01:57:08.000 Obviously speaking, if that was your daughter, of course, you wanted to leave, you wouldn't want her in that spot.
01:57:12.000 Even though he's taking care of her, that type of behavior will either hurt her or kill her.
01:57:15.000 So definitely speaking, I would get out.
01:57:17.000 Yeah, get out.
01:57:18.000 And then actually, you know, some guys actually, you know, they don't see, a lot of guys don't wake up until their girl leaves them.
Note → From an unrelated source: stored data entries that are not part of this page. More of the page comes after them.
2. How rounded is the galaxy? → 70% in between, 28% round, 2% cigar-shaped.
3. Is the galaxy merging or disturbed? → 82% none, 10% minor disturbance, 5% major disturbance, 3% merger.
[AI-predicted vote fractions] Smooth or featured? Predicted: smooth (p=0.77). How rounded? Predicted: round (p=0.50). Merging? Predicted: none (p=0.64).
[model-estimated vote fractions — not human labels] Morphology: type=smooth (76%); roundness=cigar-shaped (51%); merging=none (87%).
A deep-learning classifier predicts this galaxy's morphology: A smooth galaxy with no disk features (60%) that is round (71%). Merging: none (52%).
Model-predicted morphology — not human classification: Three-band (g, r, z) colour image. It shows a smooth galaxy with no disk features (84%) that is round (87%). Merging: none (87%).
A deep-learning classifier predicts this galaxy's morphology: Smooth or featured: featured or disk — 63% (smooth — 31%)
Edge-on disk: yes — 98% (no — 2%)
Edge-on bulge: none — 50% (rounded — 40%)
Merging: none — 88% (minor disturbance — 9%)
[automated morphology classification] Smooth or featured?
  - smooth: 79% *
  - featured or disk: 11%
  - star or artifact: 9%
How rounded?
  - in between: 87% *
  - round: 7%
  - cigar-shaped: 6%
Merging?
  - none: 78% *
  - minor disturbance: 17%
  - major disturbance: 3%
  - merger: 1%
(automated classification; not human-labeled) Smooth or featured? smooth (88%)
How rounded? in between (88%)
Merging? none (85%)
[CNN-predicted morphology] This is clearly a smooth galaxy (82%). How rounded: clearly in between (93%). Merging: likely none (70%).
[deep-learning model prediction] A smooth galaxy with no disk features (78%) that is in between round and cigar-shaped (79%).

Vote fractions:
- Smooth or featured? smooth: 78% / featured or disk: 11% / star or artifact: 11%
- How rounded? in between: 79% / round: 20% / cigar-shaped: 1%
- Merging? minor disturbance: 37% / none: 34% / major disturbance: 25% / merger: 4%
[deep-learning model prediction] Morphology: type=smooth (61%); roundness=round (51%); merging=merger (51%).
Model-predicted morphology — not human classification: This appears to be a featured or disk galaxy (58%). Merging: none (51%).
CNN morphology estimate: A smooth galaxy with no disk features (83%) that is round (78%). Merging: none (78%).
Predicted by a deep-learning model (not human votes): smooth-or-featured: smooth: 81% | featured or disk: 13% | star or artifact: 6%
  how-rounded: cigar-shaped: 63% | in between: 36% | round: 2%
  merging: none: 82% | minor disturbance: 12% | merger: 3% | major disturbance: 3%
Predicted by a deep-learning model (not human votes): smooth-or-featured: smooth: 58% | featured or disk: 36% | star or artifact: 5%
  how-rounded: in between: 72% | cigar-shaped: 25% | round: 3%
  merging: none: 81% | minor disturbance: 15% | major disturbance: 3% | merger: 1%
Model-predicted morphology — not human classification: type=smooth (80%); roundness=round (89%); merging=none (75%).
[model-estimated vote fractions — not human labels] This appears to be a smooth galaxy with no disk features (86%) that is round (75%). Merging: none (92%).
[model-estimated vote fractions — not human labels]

01:57:23.000 So it might be better for them anyway.
01:57:26.000 Hopefully.
01:57:27.000 Yeah, but ladies, for the ladies that watch the podcast, I know we give a lot of advice to guys.
01:57:31.000 For women too, bro.
01:57:32.000 Like, yo, we tell y'all don't get with girls that do drugs.
01:57:35.000 Women too.
01:57:35.000 All the ladies that are watching, don't get with no fucking guy that has a gambling problem or does drugs or is involved in criminal activity.
01:57:41.000 Like, don't do it, man.
01:57:42.000 Because your safety and your security is dependent on this individual.
01:57:45.000 They're supposed to be your leader.
01:57:46.000 So...
01:57:48.000 For the girls, man.
01:57:49.000 Like, stop dealing with these fucking degenerates to be your boyfriends.
01:57:53.000 And God forgive them.
01:57:54.000 You give them a baby.
01:57:55.000 Yeah, bro.
01:57:56.000 Like, come on, ladies.
01:57:56.000 Be smart, man.
01:57:57.000 We give a lot of sauce to the guys, but, you know, we're going to give you some sauce, too.
01:58:00.000 Like, stop being with fucking idiots that do drugs and shit.
01:58:03.000 Or alcoholics or gamblers.
01:58:05.000 Like, they're going to fuck your life up, too.
01:58:07.000 This is what it is.
01:58:08.000 It's called the Zoom.
01:58:09.000 P4. P4, guys.
01:58:10.000 PodTrack.
01:58:11.000 PodTrack.
01:58:11.000 So if any of y'all know how to get rid of white noise on this shit, message bills on...
01:58:15.000 It's JBills.
01:58:16.000 Yeah, at JBills.
01:58:18.000 We got another one that we're using that's better than this one, but we like to have options.
01:58:21.000 We like to have multiple interfaces.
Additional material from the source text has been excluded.